这里注意版本的选择，一定要选择官方的推荐版本：

Spark0.91 + AMPLAB Hive0.11 + Shark0.91

一定要自己编译好它们，适用于自己的集群。

二、Shark集群搭建

1. 搭建Spark集群，这个可以参照：Spark集群搭建。

2. 编译AMPLAB的Hive0.11，进入到根目录下直接 ant package.

3.编译Shark，这个步骤和编译Spark是一样的，和HDFS的版本记得兼容就行，修改project下面的SharkBuild.scala里面的Hadoop版本号，然后sbt/sbt assembly.

三、启动Spark + Shark

首先，启动Spark，这里要修改spark的配置文件,在Spark-env.sh里面配置：

HADOOP_CONF_DIR=/home/hadoop/src/hadoop/conf
SPARK_CLASSPATH=/home/hadoop/src/hadoop/lib/:/app/hadoop/shengli/sharklib/*
SPARK_LOCAL_DIRS=/app/hadoop/shengli/spark/data
SPARK_MASTER_IP=10.1.8.210
SPARK_MASTER_WEBUI_PORT=7078

接着，配置Spark的spark-defaults.conf

spark.master            spark://10.1.8.210:7077
spark.executor.memory   32g
spark.shuffle.spill  true
java.library.path    /usr/local/lib
spark.shuffle.consolidateFiles true


# spark.eventLog.enabled  true
# spark.eventLog.dir      hdfs://namenode:8021/directory
# spark.serializer        org.apache.spark.serializer.KryoSerializer

接着配置slaves：

10.1.8.210  #这里master节点不会做cache
10.1.8.211
10.1.8.212
10.1.8.213

最后启动集群，sbin/start-all.sh，至此Spark集群配置完毕。

Shark有依赖的Jar包，我们集中将其拷贝到一个文件夹内：

#!/bin/bash
for jar in `find /home/hadoop/shengli/shark/lib -name '*jar'`; do
      cp $jar /home/hadoop/shengli/sharklib/
done
for jar in `find /home/hadoop/shengli/shark/lib_managed/jars -name '*jar'`; do
      cp $jar /home/hadoop/shengli/sharklib/
done
for jar in `find /home/hadoop/shengli/shark/lib_managed/bundles -name '*jar'`; do
  cp $jar /home/hadoop/shengli/sharklib/
done

配置Shark，在shark/conf/shark-env.sh中配置

# format as the JVM's -Xmx option, e.g. 300m or 1g.
export JAVA_HOME=/usr/java/jdk1.7.0_25
# (Required) Set the master program's memory
#export SHARK_MASTER_MEM=1g

# (Optional) Specify the location of Hive's configuration directory.

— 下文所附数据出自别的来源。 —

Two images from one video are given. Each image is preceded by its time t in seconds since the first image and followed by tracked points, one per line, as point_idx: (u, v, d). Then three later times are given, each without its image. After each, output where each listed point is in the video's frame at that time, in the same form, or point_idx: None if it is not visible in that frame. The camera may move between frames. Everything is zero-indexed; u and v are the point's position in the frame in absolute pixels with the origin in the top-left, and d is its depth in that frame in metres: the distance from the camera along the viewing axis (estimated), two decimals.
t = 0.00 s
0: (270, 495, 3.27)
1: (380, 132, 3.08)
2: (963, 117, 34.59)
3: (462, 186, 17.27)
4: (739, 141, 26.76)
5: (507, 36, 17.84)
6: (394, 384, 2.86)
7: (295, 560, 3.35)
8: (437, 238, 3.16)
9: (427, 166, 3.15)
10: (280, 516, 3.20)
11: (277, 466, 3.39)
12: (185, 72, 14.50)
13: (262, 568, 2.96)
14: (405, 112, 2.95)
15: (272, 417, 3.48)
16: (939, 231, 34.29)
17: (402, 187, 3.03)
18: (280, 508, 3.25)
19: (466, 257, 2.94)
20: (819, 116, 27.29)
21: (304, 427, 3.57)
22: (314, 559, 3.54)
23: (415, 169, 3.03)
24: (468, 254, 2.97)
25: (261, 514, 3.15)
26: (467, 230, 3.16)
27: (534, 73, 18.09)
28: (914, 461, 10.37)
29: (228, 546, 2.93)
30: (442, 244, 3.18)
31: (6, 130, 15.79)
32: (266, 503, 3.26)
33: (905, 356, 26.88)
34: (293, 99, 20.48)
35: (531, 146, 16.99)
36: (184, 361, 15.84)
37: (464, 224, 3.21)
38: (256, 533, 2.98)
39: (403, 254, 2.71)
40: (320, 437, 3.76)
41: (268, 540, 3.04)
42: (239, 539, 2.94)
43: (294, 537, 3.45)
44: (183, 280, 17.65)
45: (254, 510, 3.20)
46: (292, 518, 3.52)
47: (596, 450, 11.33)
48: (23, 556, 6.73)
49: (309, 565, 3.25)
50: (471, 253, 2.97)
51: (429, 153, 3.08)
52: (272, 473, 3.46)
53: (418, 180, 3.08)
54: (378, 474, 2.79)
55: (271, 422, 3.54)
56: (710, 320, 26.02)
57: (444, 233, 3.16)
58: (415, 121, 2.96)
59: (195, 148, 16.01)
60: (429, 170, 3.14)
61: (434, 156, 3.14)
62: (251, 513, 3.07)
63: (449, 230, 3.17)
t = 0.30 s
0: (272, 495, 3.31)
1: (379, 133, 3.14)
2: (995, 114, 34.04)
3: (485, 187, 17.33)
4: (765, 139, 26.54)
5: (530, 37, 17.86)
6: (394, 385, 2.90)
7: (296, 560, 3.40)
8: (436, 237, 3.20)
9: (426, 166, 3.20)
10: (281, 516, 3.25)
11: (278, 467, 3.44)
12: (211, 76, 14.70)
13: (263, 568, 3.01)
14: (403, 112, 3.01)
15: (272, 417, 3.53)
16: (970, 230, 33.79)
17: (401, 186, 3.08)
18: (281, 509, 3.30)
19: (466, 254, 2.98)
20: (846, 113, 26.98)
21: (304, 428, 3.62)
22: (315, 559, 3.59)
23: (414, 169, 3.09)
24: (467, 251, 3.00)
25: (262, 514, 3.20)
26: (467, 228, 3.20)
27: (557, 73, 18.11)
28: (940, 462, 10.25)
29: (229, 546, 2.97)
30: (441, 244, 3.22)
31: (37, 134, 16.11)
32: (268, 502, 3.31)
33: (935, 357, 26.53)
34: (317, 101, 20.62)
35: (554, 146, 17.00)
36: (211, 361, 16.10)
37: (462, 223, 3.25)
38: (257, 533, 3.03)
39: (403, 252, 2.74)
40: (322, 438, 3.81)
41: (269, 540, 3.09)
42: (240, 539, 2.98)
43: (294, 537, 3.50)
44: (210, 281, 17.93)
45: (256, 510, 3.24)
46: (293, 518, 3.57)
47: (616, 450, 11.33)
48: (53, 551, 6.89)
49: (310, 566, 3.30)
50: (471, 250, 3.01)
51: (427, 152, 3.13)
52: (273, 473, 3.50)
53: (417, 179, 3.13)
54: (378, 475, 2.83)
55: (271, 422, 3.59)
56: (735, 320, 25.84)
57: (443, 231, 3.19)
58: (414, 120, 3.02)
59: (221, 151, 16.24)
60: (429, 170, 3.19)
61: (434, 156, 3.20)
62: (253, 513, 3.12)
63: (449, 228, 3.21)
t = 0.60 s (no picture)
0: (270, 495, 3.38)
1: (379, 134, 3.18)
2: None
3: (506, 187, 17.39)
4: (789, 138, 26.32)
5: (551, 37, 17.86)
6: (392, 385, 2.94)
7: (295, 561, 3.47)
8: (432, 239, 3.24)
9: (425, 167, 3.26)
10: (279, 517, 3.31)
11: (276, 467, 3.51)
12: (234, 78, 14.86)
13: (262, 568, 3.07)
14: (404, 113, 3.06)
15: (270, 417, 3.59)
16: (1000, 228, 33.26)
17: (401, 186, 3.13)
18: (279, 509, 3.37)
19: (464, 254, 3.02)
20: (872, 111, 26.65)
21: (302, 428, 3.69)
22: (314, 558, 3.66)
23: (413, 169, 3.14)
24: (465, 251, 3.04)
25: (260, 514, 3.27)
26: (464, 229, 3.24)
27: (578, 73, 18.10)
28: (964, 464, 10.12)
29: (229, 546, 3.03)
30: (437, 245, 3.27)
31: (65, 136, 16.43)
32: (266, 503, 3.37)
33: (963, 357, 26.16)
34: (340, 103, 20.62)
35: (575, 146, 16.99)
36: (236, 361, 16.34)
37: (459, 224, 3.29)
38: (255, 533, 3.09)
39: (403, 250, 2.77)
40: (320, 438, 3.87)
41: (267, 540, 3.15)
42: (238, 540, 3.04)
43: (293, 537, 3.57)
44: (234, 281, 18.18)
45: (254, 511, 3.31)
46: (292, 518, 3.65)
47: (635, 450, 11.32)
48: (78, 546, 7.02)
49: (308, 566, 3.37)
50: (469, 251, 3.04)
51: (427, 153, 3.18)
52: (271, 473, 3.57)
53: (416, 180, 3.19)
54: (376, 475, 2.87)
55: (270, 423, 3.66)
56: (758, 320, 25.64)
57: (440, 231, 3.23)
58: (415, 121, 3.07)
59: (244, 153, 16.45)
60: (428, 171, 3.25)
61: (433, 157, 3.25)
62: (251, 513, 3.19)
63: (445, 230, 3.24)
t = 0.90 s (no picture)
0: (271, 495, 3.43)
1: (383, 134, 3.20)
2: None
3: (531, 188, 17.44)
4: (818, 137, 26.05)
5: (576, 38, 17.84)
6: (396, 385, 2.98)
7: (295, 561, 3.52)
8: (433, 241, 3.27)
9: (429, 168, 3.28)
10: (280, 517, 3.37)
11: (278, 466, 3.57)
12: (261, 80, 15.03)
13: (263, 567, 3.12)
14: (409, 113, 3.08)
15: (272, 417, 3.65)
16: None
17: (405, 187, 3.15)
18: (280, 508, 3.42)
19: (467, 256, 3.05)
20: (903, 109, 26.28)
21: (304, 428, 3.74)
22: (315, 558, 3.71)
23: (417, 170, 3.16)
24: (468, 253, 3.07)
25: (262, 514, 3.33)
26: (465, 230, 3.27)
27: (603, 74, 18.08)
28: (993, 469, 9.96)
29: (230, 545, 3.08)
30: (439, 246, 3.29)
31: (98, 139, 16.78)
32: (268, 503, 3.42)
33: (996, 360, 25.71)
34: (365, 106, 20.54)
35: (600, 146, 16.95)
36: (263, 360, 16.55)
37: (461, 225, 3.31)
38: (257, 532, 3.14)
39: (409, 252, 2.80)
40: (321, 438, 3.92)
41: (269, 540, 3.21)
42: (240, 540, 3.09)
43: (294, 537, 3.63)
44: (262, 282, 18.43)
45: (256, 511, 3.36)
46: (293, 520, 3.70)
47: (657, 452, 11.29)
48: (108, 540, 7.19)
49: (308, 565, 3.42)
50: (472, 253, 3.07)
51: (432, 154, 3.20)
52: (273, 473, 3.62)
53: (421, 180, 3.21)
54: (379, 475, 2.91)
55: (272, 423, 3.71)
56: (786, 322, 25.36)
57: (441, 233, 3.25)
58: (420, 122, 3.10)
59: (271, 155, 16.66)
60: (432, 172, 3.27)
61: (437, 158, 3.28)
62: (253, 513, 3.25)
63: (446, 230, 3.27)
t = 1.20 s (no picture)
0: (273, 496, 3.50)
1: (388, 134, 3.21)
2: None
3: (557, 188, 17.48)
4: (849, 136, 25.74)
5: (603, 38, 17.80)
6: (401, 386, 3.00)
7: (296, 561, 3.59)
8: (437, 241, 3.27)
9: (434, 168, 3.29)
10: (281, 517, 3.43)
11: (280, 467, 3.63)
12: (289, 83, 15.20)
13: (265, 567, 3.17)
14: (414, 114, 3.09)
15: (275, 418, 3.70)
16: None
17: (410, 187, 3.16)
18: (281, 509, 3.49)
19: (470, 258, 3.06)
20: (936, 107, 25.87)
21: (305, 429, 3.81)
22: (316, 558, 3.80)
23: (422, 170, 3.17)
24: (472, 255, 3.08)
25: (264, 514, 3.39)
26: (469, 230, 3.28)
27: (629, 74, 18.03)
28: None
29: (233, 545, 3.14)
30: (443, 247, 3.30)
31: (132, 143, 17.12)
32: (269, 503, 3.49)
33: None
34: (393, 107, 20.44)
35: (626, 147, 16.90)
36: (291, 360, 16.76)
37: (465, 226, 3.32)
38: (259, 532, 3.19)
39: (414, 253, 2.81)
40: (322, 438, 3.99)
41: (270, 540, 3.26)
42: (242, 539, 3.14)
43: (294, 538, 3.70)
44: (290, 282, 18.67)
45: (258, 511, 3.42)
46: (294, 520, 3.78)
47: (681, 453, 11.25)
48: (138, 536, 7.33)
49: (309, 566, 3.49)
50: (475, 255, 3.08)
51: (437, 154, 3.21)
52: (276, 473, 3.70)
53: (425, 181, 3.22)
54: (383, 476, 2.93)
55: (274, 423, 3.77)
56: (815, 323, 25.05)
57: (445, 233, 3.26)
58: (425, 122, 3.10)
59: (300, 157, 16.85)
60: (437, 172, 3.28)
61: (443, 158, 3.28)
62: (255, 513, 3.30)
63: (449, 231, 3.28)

By default,
# Shark run scripts will point it to $SHARK_HOME/conf
#export HIVE_CONF_DIR=""
export HADOOP_HOME=/home/hadoop/src/hadoop
# For running Shark in distributed mode, set the following:
export SHARK_MASTER_MEM=1g
export HADOOP_HOME=$HADOOP_HOME
export SPARK_HOME=/app/hadoop/shengli/spark
export SPARK_MASTER_IP=10.1.8.210
export MASTER=spark://10.1.8.210:7077

# Only required if using Mesos:
#export MESOS_NATIVE_LIBRARY=/usr/local/lib/libmesos.so

# Only required if run shark with spark on yarn
#export SHARK_EXEC_MODE=yarn
#export SPARK_ASSEMBLY_JAR=
#export SHARK_ASSEMBLY_JAR=

# (Optional) Extra classpath
#export SPARK_LIBRARY_PATH=""

# Java options
# On EC2, change the local.dir to /mnt/tmp


# (Optional) Tachyon Related Configuration
#export TACHYON_MASTER=""                     # e.g. "localhost:19998"
#export TACHYON_WAREHOUSE_PATH=/sharktables   # Could be any valid path name
#export HIVE_HOME=/home/hadoop/shengli/hive/build/dest
export HIVE_CONF_DIR=/app/hadoop/shengli/hive/conf
export CLASSPATH=$CLASSPATH:/home/hadoop/src/hadoop/lib:home/hadoop/src/hadoop/lib/native:/app/hadoop/shengli/sharklib/*

export SCALA_HOME=/app/hadoop/shengli/scala-2.10.3

#export SPARK_LIBRARY_PATH=/home/hadoop/src/hadoop/lib/native/Linux-amd64-64

#export LD_LIBRARY_PATH=/home/hadoop/src/hadoop/lib/native/Linux-amd64-64

#spark conf copy here


SPARK_JAVA_OPTS=" -Dspark.cores.max=8 -Dspark.local.dir=/app/hadoop/shengli/spark/data -Dspark.deploy.defaultCores=2 -Dspark.executor.memory=24g -Dspark.shuffle.spill=true -Djava.library.path=/usr/local/lib "
SPARK_JAVA_OPTS+="-Xmx4g -Xms4g -verbose:gc -XX:-PrintGCDetails -XX:+PrintGCTimeStamps -XX:+UseCompressedOops "
export SPARK_JAVA_OPTS

接下来配置Shark的集群了，我们要将编译好的Spark，Shark，Hive全部都分发到各个节点，保持同步更新rsync。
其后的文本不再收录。